Jiyong pun kembali melanjutkan perjalanannya. Sedangkan dara tak habis menggerutu disepanjang perjalanannya menuju ruangan kelas hanbin.

“noona? Wehhh.… tadi hyung itu berkata jika kau adalah sekertarisnya tapi noona malah bertindak seperti tadi?” Hanbin menatapnya bingung namun dara masih dengan wajah kesalnya hanya menjitak kepala hanbin.

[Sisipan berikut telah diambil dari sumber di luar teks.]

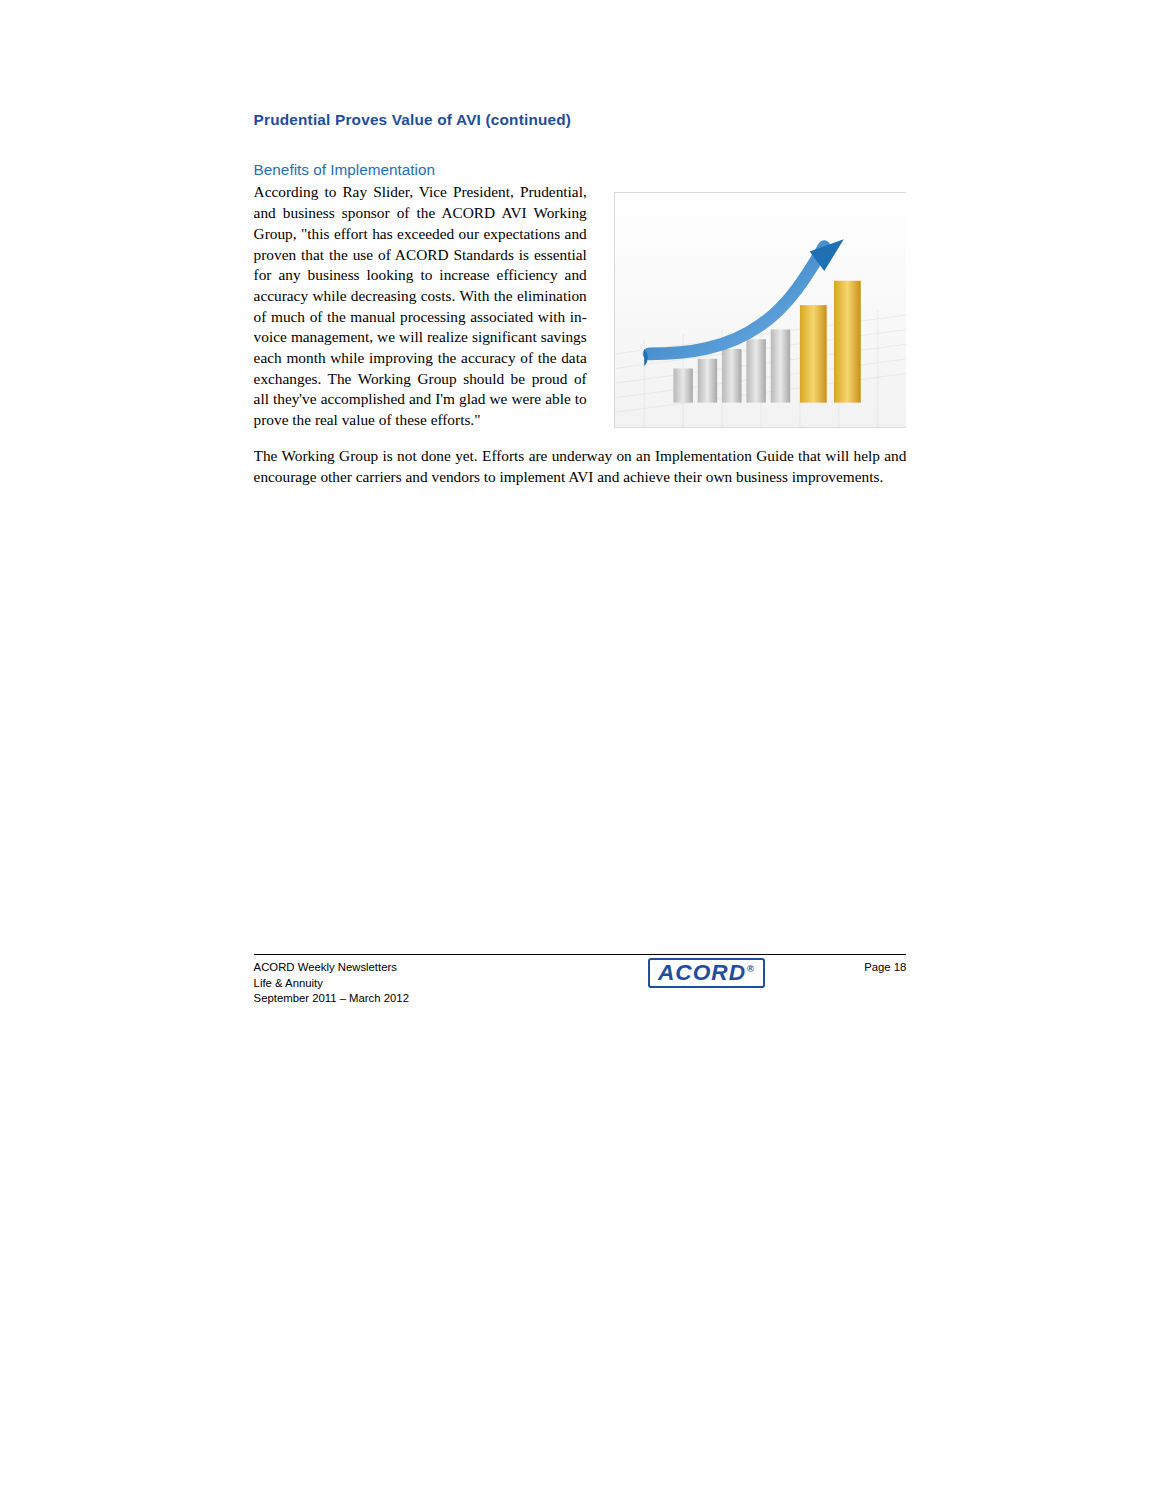Prudential Proves Value of AVI (continued)
Benefits of Implementation
According to Ray Slider, Vice President, Prudential, and business sponsor of the ACORD AVI Working Group, "this effort has exceeded our expectations and proven that the use of ACORD Standards is essential for any business looking to increase efficiency and accuracy while decreasing costs. With the elimination of much of the manual processing associated with invoice management, we will realize significant savings each month while improving the accuracy of the data exchanges. The Working Group should be proud of all they've accomplished and I'm glad we were able to prove the real value of these efforts."
The Working Group is not done yet. Efforts are underway on an Implementation Guide that will help and encourage other carriers and vendors to implement AVI and achieve their own business improvements.
| ACORD Weekly Newsletters Life & Annuity September 2011 – March 2012 | ACORD ® | Page 18 |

“yaaaa noona wehhhh? Mengapa kau jitak kepalaku? Aigooo… kau sehari ada disekolahku mungkin aku akan terus – menerus kau permalukan, ingat aku ini mempunyai banyak fans jadi noona harus bisa menjaga imageku dengan baik!” Gerutu hanbin mengusap bagian kepalanya yang tadi dara jitak.

“Oh yeahhhh?” Dara meliriknya kecut. “Sudah cepat tunjukan saja kelasmu!” Hanbin mengerucutkan bibirnya tapi tetap menuruti perintah dara.

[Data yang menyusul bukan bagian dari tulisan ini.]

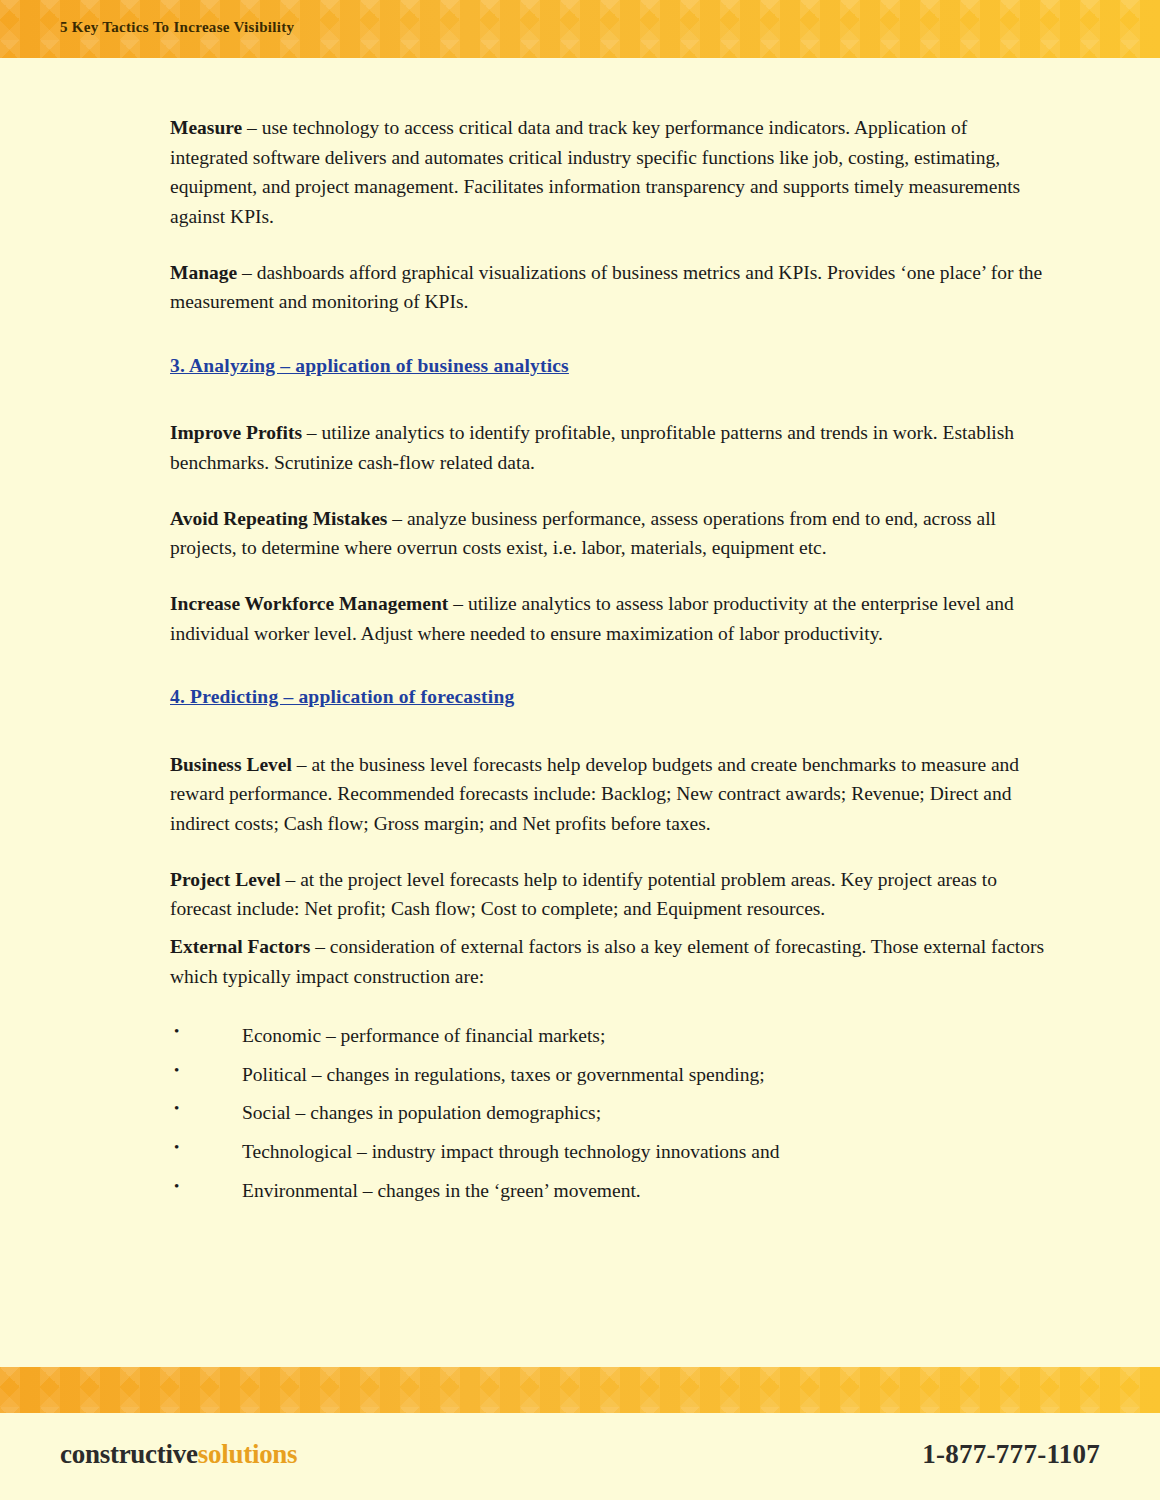5 Key Tactics To Increase Visibility
Measure – use technology to access critical data and track key performance indicators. Application of integrated software delivers and automates critical industry specific functions like job, costing, estimating, equipment, and project management. Facilitates information transparency and supports timely measurements against KPIs.
Manage – dashboards afford graphical visualizations of business metrics and KPIs. Provides ‘one place’ for the measurement and monitoring of KPIs.
3. Analyzing – application of business analytics
Improve Profits – utilize analytics to identify profitable, unprofitable patterns and trends in work. Establish benchmarks. Scrutinize cash-flow related data.
Avoid Repeating Mistakes – analyze business performance, assess operations from end to end, across all projects, to determine where overrun costs exist, i.e. labor, materials, equipment etc.
Increase Workforce Management – utilize analytics to assess labor productivity at the enterprise level and individual worker level. Adjust where needed to ensure maximization of labor productivity.
4. Predicting – application of forecasting
Business Level – at the business level forecasts help develop budgets and create benchmarks to measure and reward performance. Recommended forecasts include: Backlog; New contract awards; Revenue; Direct and indirect costs; Cash flow; Gross margin; and Net profits before taxes.
Project Level – at the project level forecasts help to identify potential problem areas. Key project areas to forecast include: Net profit; Cash flow; Cost to complete; and Equipment resources.
External Factors – consideration of external factors is also a key element of forecasting. Those external factors which typically impact construction are:
Economic – performance of financial markets;
Political – changes in regulations, taxes or governmental spending;
Social – changes in population demographics;
Technological – industry impact through technology innovations and
Environmental – changes in the ‘green’ movement.
constructive solutions
1-877-777-1107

setelah dara dan hanbin menemukan kelas yang mereka tuju tak lama hanbin pun mendapatkan raport sementaranya. Dara pamit dan segera meninggalkan sekolah hanbin, hanbin sendiri dia masih mempunyai urusan jadi terpaksa dara harus pulang sendiri.

“Hmmm… sebaiknya malam ini aku pergi ke club saja! Lagipula kapan terakhir aku pergi kesana, ah… mungkin setahun yang lalu mengingat donghae yang selalu melarangku pergi minum!.… ” dara menghentikan perkataanya menyadari telah menyebut nama yang sudah dia hapus dalam hidupnya. “Hahhh… aigoo dara~ah kau masih saja mengingatnya!!” Lelah, dara berjalan agak lesu menuju mobilnya namun ekspresi wajahnya langsung berubah ketika melihat satu sosok tubuh laki – laki yang tentunya ia kenali bersandar dengan nyaman dimobilnya. Baru saja aku mengingatnya, kutuk dara menyesali perkataannya tadi.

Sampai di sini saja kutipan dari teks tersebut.